**WHAT YOU NEED TO DO**
Your job here is to restate every record exactly, pictures excluded.

**RECORDED INFORMATION**
________

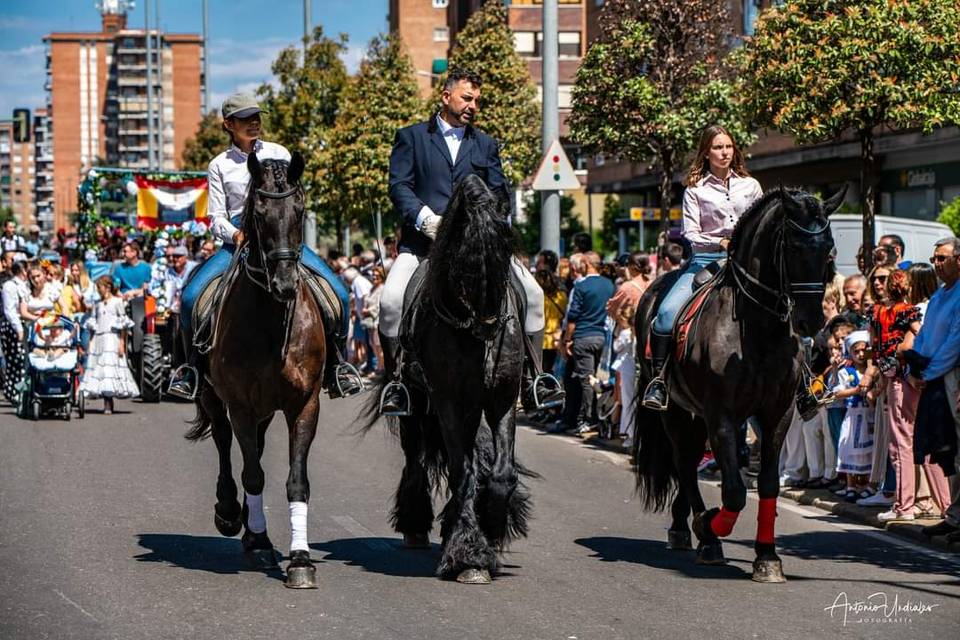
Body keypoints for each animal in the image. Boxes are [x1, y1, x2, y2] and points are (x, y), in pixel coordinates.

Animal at [366, 175, 532, 584]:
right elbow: (461, 470)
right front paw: (470, 553)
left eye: (504, 249)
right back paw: (416, 524)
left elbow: (500, 473)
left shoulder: (502, 400)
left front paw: (491, 526)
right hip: (414, 406)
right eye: (464, 255)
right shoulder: (449, 402)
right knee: (415, 458)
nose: (489, 327)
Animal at [632, 188, 844, 584]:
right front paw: (710, 531)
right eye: (793, 247)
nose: (810, 322)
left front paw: (767, 557)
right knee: (684, 463)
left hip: (696, 416)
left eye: (829, 250)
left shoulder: (778, 413)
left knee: (688, 464)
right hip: (677, 412)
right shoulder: (722, 415)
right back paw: (696, 531)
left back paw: (684, 526)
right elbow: (733, 491)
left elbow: (767, 484)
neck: (757, 329)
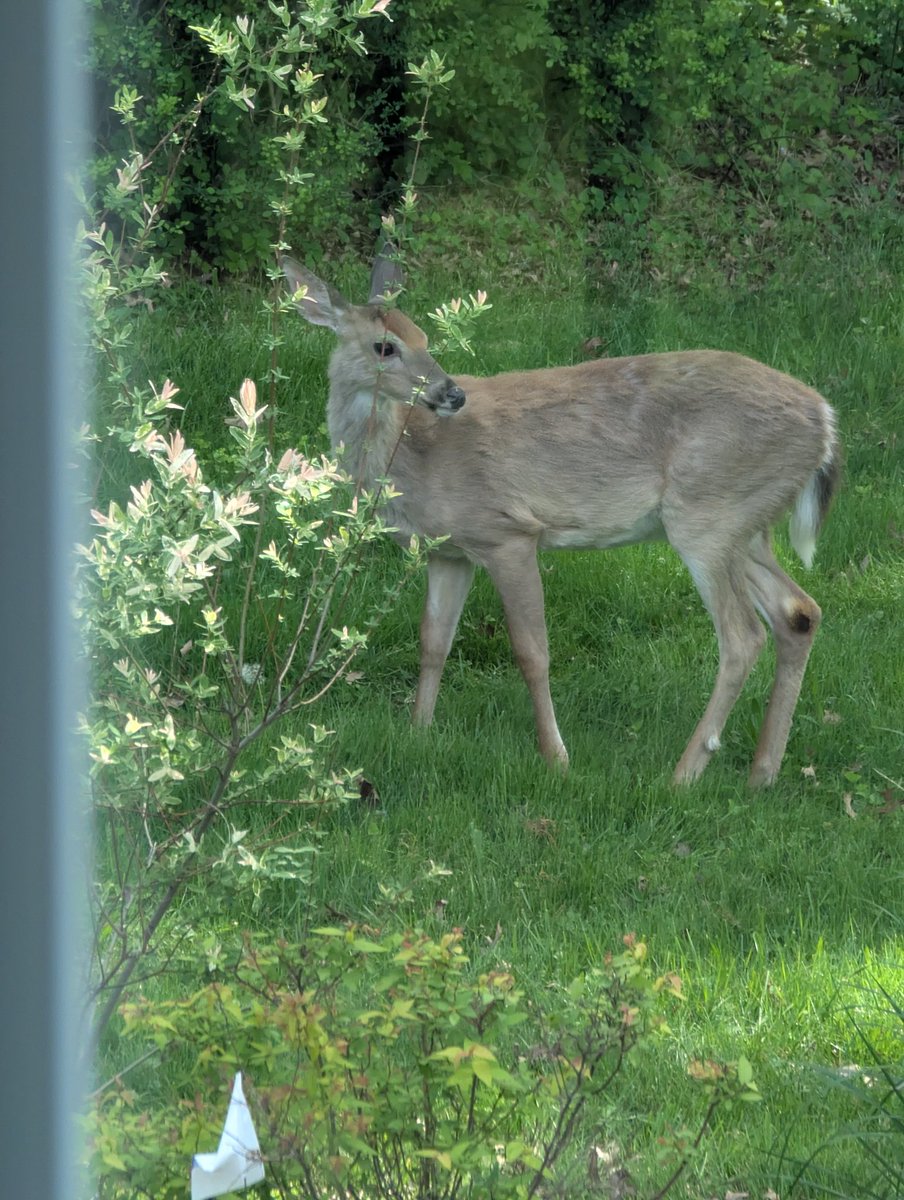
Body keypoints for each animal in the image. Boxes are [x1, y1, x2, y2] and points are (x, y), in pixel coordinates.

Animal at [281, 253, 840, 787]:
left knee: (743, 636)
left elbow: (532, 653)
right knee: (799, 612)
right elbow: (433, 641)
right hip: (747, 524)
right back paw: (762, 774)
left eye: (424, 337)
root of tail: (826, 421)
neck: (413, 458)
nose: (452, 393)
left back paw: (684, 774)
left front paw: (557, 759)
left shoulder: (507, 531)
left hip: (708, 514)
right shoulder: (450, 550)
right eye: (386, 346)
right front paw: (418, 731)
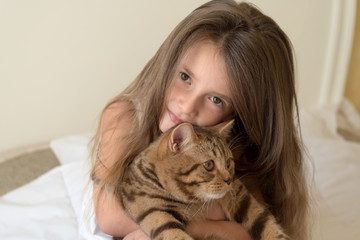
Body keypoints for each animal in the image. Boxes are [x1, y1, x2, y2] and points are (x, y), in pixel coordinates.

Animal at [115, 122, 290, 240]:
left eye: (228, 162)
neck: (193, 201)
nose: (229, 180)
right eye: (209, 165)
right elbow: (175, 235)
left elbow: (264, 220)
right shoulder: (155, 212)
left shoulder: (240, 195)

________

**TASK OUTPUT**
Body keypoints for each animal in the image. Boxes are [x1, y1, x2, y2] and points are (x, y), in pixel coordinates.

Animal at [366, 175, 532, 584]:
right elbow: (461, 470)
right front paw: (470, 553)
left eye: (504, 249)
right back paw: (416, 524)
left elbow: (500, 473)
left shoulder: (502, 400)
left front paw: (491, 526)
right hip: (414, 406)
right eye: (464, 255)
right shoulder: (449, 402)
right knee: (415, 458)
nose: (489, 327)
Animal at [632, 188, 844, 584]:
right front paw: (710, 531)
right eye: (793, 247)
nose: (810, 322)
left front paw: (767, 557)
right knee: (684, 463)
left hip: (696, 416)
left eye: (829, 250)
left shoulder: (778, 413)
left knee: (688, 464)
right hip: (677, 412)
right shoulder: (722, 415)
right back paw: (696, 531)
left back paw: (684, 526)
right elbow: (733, 491)
left elbow: (767, 484)
neck: (757, 329)
Body keypoints for each animal in the image. Boxes are [x1, y1, x2, y2] and points are (x, y), in pixel coordinates.

Animal at [281, 253, 840, 787]:
left knee: (743, 636)
left elbow: (532, 653)
right knee: (799, 612)
right elbow: (433, 641)
right hip: (747, 524)
right back paw: (762, 774)
left eye: (424, 337)
root of tail: (826, 421)
neck: (413, 458)
nose: (452, 393)
left back paw: (684, 774)
left front paw: (557, 759)
left shoulder: (507, 531)
left hip: (708, 514)
right shoulder: (450, 550)
right eye: (386, 346)
right front paw: (418, 731)
Body keypoints for each animal in the image. Boxes are [x1, y1, x2, y2] and points are (x, y), in pixel coordinates.

Animal at [115, 122, 290, 240]:
left eye: (228, 162)
neck: (193, 201)
nose: (229, 180)
right eye: (209, 165)
right elbow: (175, 235)
left elbow: (264, 220)
right shoulder: (155, 212)
left shoulder: (240, 195)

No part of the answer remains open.